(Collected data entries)
*** Block opens ***
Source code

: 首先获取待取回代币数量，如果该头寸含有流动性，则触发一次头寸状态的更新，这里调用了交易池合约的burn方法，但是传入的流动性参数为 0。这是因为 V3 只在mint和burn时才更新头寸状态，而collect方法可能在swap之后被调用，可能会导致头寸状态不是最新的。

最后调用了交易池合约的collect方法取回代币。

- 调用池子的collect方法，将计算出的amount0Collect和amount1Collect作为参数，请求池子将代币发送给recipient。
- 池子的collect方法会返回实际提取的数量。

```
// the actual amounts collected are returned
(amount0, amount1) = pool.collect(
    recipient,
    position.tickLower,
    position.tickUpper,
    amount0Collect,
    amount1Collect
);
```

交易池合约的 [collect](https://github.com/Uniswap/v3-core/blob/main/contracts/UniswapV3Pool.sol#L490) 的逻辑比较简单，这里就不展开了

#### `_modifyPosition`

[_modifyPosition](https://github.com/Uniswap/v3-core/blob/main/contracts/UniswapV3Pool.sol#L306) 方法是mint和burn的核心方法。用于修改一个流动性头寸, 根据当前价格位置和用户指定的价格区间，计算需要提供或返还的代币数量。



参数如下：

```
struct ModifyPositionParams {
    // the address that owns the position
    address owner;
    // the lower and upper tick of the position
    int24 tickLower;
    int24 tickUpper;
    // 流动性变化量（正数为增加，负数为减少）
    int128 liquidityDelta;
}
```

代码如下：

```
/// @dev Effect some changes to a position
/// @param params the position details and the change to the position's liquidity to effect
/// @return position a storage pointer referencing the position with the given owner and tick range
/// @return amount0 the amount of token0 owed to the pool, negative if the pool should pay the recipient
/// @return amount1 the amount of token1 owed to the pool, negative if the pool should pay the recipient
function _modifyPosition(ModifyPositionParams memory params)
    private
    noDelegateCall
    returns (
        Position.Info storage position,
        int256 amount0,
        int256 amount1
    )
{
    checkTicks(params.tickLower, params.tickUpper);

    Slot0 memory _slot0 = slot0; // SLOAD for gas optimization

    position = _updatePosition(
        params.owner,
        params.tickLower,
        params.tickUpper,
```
*** Block closes ***
:: Task statement ::
Each line above needs to be repeated exactly, with nothing omitted.

:: Exercise response ::
Source code

: 首先获取待取回代币数量，如果该头寸含有流动性，则触发一次头寸状态的更新，这里调用了交易池合约的burn方法，但是传入的流动性参数为 0。这是因为 V3 只在mint和burn时才更新头寸状态，而collect方法可能在swap之后被调用，可能会导致头寸状态不是最新的。

最后调用了交易池合约的collect方法取回代币。

- 调用池子的collect方法，将计算出的amount0Collect和amount1Collect作为参数，请求池子将代币发送给recipient。
- 池子的collect方法会返回实际提取的数量。

```
// the actual amounts collected are returned
(amount0, amount1) = pool.collect(
    recipient,
    position.tickLower,
    position.tickUpper,
    amount0Collect,
    amount1Collect
);
```

交易池合约的 [collect](https://github.com/Uniswap/v3-core/blob/main/contracts/UniswapV3Pool.sol#L490) 的逻辑比较简单，这里就不展开了

#### `_modifyPosition`

[_modifyPosition](https://github.com/Uniswap/v3-core/blob/main/contracts/UniswapV3Pool.sol#L306) 方法是mint和burn的核心方法。用于修改一个流动性头寸, 根据当前价格位置和用户指定的价格区间，计算需要提供或返还的代币数量。



参数如下：

```
struct ModifyPositionParams {
    // the address that owns the position
    address owner;
    // the lower and upper tick of the position
    int24 tickLower;
    int24 tickUpper;
    // 流动性变化量（正数为增加，负数为减少）
    int128 liquidityDelta;
}
```

代码如下：

```
/// @dev Effect some changes to a position
/// @param params the position details and the change to the position's liquidity to effect
/// @return position a storage pointer referencing the position with the given owner and tick range
/// @return amount0 the amount of token0 owed to the pool, negative if the pool should pay the recipient
/// @return amount1 the amount of token1 owed to the pool, negative if the pool should pay the recipient
function _modifyPosition(ModifyPositionParams memory params)
    private
    noDelegateCall
    returns (
        Position.Info storage position,
        int256 amount0,
        int256 amount1
    )
{
    checkTicks(params.tickLower, params.tickUpper);

    Slot0 memory _slot0 = slot0; // SLOAD for gas optimization

    position = _updatePosition(
        params.owner,
        params.tickLower,
        params.tickUpper,
```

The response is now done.